*Exercise A:* Reproduce the stretch of the Madurai appeal judgment from "(1) The first" through "of three tenants.".
*Exercise B:* Take the Madurai appeal judgment further, starting right after its final sentence.

*Source text:*
------------
(1) The first defendant appeals from the judgment and decree dated 30-11-1955 passed by the learned Subordinate Judge of Madurai in O. S. No. 56 of 1955.
(2) The first defendant had mortgaged his house, in favour of one Valliyappa Chettiar. He instituted O. S. No. 358 of 1949 on the file of the District Munsif, Madurai Town, to enforce the mortgage. A decree for sale was passed in that suit. In execution of the decree the property was sold in court auction on 5-3-1951. The plaintiff, who had been impleaded in that suit as puisne mortgagee purchased the property at the auction and duly obtained a sale certificate. She applied for delivery of the property in E. A. No. 194 of 1954. At that time a portion of the house was in the occupation of the appellant and the other portions were in the occupation of three tenants.
The plaintiff's witnesses say that the three tenants attorned to the plaintiff, that the first defendant vacated the portion which was in his occupation, that the plaintiff leased that portion to one Rajathi Ammal and that complete possession of the house was thus delivered to the plaintiff through court. The first defendant admits that the three tenants attorned to the plaintiff and that he attested the endorsement on the delivery warrant that the house had been delivered to the plaintiff through court.
In regard to the portion which was in his occupation at the time of the delivery, the first defendant says that Rajathi Ammal executed a lease deed in respect of that portion and that he attested that lease deed. Subsequently, the plaintiff was paying municipal taxes in respect of the property. Rajathi Ammal sent rent by money order for a few months to the plaintiff for the portion of the house covered by the lease deed which had been executed by her. She failed thereafter to pay rent. The plaintiff filed M. B. P. No. 502 of 1954 before the Additional Rent Controller, Madurai, under the Madras Buildings (Lease and Rent Control) Act, 1949 (hereinafter referred to as the Act) for evicting her. The Additional Rent Controller passed an order under S. 7 of the Act for eviction of Rajathi Ammal.
(3) The property was situate in the city of Madurai. Under Sec. 9 of the Act, an application for execution of the order for eviction had to be made to the District Munsif, Madurai Town. The plaintiff applied in E. P. No. 779 of 1954 on the file of the District Munsif, Madurai Town, for delivery of the property in execution of the order which had been passed against Rajathi Ammal in M. B. P. No. 502 of 1954 on the file of the Additional Rent Controller, Madurai. Delivery was ordered. When the plaintiff went to take possession, the appellant obstructed. The plaintiff filed E. A. No. 931 of 1954 under Or. 21 rule 97 C. P. Code (hereinafter referred to as the Code) for the removal of obstruction and for delivery.
------------
*Stored records:*

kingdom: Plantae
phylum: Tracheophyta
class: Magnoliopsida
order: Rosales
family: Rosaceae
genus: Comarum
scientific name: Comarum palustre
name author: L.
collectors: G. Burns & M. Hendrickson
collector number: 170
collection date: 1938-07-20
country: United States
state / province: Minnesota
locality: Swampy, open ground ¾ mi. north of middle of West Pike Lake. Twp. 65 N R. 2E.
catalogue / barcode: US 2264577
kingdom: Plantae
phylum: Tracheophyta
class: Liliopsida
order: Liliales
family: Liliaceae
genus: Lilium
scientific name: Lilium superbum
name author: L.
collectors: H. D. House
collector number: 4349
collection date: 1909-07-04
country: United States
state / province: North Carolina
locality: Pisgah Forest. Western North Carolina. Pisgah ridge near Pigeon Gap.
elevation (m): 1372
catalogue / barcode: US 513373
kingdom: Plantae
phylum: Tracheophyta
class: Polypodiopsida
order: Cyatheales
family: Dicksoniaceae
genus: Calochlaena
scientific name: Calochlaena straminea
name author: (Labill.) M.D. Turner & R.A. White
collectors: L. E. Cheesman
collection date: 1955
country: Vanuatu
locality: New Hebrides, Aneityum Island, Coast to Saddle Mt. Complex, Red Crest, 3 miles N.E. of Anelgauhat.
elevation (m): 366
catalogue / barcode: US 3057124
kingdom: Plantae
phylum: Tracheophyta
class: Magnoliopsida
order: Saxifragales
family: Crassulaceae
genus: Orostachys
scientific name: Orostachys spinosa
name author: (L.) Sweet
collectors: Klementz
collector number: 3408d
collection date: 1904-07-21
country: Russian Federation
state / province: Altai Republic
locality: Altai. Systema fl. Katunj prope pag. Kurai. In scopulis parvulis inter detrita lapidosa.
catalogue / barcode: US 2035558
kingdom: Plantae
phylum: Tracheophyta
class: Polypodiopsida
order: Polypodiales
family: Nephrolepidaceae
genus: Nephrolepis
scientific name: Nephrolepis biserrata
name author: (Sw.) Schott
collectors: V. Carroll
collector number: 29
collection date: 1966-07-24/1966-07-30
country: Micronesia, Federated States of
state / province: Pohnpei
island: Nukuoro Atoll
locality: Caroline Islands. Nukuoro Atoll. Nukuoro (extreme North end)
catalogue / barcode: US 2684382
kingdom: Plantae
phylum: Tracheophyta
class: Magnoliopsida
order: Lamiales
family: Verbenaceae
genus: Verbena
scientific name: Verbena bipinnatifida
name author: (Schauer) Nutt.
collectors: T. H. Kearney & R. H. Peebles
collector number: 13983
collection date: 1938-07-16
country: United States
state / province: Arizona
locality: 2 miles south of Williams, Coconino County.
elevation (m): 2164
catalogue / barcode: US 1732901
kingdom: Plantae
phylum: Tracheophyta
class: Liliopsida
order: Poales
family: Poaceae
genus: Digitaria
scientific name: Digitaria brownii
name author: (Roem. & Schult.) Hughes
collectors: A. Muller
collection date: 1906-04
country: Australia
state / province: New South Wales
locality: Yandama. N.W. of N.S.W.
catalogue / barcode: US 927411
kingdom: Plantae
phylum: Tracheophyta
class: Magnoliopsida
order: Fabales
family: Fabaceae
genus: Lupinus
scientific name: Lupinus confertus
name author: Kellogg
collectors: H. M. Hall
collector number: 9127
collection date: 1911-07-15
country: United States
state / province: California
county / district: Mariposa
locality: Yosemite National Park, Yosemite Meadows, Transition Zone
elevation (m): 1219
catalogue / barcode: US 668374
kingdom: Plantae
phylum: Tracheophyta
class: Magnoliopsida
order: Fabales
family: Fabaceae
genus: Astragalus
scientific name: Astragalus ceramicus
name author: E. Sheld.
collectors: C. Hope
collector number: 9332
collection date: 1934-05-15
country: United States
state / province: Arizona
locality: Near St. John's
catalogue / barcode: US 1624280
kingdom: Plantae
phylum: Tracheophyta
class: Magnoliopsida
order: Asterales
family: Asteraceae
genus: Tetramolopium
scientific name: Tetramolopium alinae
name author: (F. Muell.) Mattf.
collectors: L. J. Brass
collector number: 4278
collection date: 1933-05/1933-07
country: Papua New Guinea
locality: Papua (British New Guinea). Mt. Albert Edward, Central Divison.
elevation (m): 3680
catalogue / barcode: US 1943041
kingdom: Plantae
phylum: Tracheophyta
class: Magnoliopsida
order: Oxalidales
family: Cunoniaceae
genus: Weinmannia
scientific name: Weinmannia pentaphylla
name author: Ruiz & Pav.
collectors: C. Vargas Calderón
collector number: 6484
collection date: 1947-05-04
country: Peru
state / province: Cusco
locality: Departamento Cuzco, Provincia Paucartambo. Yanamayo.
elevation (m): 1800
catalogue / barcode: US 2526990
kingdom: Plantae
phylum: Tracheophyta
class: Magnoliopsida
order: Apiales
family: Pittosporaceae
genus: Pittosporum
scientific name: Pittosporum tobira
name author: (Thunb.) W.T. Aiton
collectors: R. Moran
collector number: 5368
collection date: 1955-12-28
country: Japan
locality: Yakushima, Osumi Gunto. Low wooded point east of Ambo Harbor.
------------
*Expected answer A:*
(1) The first defendant appeals from the judgment and decree dated 30-11-1955 passed by the learned Subordinate Judge of Madurai in O. S. No. 56 of 1955.
(2) The first defendant had mortgaged his house, in favour of one Valliyappa Chettiar. He instituted O. S. No. 358 of 1949 on the file of the District Munsif, Madurai Town, to enforce the mortgage. A decree for sale was passed in that suit. In execution of the decree the property was sold in court auction on 5-3-1951. The plaintiff, who had been impleaded in that suit as puisne mortgagee purchased the property at the auction and duly obtained a sale certificate. She applied for delivery of the property in E. A. No. 194 of 1954. At that time a portion of the house was in the occupation of the appellant and the other portions were in the occupation of three tenants.

*Expected answer B:*
The District Munsif passed an order under O. 21 rule 98 of the Code directing that the plaintiff be put in possession of the property. The first defendant preferred an application in revision (C. R. P. No. 31 of 1955) to the District Judge, Madurai, under Sec. 12-B of the Act. The District Judge set aside the order passed by the District Munsif. Thereupon the plaintiff instituted under O. 21 rule 103 of the Code, the suit which has given rise to this appeal praying that the summary order passed by the District Judge in C.R.P. No. 31 of 1955 be set aside. The Subordinate Judge granted the plaintiff a decree setting aside the order passed by the District Judge in C.R.P. No. 31 of 1955 on his file. The first defendant appeals.
(4) The suit was instituted against the first defendant and his sons, defendants 2 and 3. The suit has been dismissed as against defendants 2 and 3. The plaintiff has not appealed from the decree dismissing the suit against defendants 2 and 3.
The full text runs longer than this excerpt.